Consider a simple but surprisingly accurate model for the hydrogen molecule: two positive point charges, each having charge e, are placed inside a uniformly charged sphere of radius R, which has a charge equal to -2e. The two point charges are placed symmetrically, equidistant from the center of the sphere. Find the distance from the center, a, where the net force on either point charge is zero. (Use the following as necessary: k, R, and e.)

Answer 1

a = R/2

Step-by-step explanation:

Let R be the radius of the sphere and q = -2e be the charge in it. Let q₁ be the charge at radius a where the one of the point positive charges e is located. . Since the charge is uniformly distributed, the volume charge density is constant. So, q/4πR³ = q₁/4πa³

q₁ = q(a/R)³ = -2e(a/R)³. The electric force due to q₁ at r is F₁ = kq₁q/a² = kq²(a/R)³/a² = k(-2e)²a/R³ = 4ke²a/R³.

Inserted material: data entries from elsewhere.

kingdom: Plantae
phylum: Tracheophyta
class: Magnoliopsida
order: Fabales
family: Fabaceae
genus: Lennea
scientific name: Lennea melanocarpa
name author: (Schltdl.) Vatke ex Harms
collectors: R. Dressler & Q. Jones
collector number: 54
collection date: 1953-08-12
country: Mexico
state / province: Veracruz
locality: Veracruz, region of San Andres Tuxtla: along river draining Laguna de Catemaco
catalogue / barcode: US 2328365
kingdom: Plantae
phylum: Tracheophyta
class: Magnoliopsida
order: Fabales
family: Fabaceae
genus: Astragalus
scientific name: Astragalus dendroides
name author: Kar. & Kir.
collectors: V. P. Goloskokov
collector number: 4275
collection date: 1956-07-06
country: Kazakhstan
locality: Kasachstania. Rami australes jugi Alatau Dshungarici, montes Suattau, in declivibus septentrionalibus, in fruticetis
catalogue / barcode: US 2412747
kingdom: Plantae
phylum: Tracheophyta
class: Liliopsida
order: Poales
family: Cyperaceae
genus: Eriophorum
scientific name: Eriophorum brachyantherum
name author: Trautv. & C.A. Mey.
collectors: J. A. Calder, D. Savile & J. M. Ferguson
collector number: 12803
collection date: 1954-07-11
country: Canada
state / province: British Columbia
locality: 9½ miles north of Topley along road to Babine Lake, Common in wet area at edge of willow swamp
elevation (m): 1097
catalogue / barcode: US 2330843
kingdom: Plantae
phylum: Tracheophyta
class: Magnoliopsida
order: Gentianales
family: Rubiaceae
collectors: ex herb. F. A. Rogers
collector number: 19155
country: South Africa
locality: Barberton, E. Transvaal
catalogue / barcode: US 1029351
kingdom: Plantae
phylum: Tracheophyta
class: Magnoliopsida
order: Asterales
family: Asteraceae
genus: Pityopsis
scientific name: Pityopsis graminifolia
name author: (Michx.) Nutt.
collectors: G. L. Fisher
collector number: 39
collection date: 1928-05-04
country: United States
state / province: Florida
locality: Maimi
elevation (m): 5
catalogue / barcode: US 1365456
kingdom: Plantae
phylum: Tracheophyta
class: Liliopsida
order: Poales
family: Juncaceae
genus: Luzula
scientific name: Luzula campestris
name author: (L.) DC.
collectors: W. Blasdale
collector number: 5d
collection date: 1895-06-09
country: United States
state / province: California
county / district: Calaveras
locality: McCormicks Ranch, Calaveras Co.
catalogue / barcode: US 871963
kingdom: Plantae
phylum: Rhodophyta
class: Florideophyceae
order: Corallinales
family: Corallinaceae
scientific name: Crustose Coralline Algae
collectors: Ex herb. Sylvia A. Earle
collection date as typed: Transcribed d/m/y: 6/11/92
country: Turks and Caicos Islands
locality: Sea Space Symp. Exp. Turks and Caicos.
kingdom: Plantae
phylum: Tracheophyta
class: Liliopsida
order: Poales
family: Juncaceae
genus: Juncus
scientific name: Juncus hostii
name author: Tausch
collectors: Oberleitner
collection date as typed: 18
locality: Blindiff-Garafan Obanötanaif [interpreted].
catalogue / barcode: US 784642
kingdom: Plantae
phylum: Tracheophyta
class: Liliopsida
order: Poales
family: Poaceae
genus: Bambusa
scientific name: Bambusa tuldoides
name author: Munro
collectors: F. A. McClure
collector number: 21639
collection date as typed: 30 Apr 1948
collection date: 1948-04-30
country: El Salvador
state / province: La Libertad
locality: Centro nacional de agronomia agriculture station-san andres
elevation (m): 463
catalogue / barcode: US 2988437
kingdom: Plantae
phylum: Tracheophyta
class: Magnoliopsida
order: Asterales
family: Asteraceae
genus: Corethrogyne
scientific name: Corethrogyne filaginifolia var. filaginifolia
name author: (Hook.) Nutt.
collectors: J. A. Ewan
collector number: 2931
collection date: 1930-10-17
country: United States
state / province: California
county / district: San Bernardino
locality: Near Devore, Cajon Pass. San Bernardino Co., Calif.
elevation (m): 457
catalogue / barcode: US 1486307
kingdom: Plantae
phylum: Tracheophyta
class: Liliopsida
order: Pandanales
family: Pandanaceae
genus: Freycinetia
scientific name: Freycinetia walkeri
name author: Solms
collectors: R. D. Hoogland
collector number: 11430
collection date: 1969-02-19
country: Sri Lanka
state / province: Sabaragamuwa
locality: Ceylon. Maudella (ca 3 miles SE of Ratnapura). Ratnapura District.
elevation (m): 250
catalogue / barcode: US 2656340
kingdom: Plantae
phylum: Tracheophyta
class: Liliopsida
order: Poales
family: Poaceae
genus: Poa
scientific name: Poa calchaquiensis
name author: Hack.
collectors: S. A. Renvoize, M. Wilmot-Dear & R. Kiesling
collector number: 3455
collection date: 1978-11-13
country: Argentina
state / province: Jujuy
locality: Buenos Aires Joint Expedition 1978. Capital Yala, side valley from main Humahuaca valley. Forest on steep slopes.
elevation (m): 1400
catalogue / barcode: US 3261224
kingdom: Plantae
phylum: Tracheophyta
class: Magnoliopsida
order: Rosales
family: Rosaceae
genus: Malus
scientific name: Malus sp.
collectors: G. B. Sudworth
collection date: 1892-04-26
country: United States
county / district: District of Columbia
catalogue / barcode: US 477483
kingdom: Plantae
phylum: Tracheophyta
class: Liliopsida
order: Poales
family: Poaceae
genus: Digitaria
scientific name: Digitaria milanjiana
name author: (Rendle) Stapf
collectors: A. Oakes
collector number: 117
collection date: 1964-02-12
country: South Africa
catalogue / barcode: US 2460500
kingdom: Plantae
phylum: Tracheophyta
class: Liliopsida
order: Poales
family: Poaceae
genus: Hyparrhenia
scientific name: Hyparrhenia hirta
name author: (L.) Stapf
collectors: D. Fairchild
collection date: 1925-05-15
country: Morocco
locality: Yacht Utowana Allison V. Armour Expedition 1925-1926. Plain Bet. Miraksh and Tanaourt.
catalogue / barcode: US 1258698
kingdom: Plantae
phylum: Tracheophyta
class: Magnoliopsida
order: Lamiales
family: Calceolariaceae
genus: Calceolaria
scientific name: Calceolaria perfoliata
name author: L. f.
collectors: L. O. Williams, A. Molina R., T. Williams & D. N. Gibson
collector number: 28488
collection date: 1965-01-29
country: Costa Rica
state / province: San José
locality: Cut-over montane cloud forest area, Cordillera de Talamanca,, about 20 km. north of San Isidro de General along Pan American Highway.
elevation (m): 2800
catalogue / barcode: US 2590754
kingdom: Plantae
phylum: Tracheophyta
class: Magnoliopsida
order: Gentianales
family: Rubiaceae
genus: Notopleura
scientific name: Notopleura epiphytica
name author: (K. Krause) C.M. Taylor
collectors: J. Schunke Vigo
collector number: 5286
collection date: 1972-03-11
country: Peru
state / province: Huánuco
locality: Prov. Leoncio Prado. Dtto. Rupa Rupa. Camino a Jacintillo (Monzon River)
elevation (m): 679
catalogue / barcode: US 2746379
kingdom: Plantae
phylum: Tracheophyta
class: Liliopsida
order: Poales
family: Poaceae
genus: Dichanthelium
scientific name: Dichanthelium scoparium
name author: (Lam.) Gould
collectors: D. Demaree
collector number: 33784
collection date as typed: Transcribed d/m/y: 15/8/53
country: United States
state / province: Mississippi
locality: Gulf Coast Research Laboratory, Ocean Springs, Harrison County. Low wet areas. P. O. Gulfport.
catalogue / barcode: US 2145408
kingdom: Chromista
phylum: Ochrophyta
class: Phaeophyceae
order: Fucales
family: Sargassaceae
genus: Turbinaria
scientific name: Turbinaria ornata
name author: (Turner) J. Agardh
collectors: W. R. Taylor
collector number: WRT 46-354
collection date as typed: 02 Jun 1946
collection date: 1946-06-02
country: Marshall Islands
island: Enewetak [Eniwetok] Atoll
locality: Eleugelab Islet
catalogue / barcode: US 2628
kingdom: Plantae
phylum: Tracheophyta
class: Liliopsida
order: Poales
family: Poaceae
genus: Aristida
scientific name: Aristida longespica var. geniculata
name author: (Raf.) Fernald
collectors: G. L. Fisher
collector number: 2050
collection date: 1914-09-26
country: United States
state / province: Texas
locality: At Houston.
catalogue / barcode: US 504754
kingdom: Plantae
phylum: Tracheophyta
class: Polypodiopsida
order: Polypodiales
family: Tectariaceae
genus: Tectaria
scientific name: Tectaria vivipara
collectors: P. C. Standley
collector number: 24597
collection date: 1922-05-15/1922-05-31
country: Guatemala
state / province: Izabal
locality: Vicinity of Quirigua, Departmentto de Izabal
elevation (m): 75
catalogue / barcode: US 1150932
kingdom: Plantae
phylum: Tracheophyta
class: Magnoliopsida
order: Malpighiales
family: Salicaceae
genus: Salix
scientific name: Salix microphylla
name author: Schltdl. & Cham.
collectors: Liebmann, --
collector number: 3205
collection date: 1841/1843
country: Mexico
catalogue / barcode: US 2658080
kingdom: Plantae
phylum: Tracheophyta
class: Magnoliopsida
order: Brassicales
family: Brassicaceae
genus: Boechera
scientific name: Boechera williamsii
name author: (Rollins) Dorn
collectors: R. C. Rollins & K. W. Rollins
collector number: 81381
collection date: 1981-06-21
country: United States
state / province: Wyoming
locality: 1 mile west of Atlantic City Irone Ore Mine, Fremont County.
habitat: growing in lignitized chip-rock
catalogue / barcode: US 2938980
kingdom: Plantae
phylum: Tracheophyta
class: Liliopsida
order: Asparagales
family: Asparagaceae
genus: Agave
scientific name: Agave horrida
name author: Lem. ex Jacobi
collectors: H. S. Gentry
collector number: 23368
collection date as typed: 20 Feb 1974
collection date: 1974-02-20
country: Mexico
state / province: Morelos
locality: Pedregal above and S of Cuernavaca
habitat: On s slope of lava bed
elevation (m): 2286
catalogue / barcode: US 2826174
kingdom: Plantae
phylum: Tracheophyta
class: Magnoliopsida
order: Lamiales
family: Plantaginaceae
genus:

Let h be the distance between the two point charges. The electric force due to the one point charge on the other is F₂ = ke²/h²

If the net force on either charge is zero, then

F₁ = F₂

4ke²a/R³ = ke²/h²

a = R³/4h²

Since h = 2a, since the charges are equidistant from each other,

a = R³/4(2a)² = R³/8a²

a = R³/8a²

a³ = R³/8

a = ∛(R³/8)

a = R/2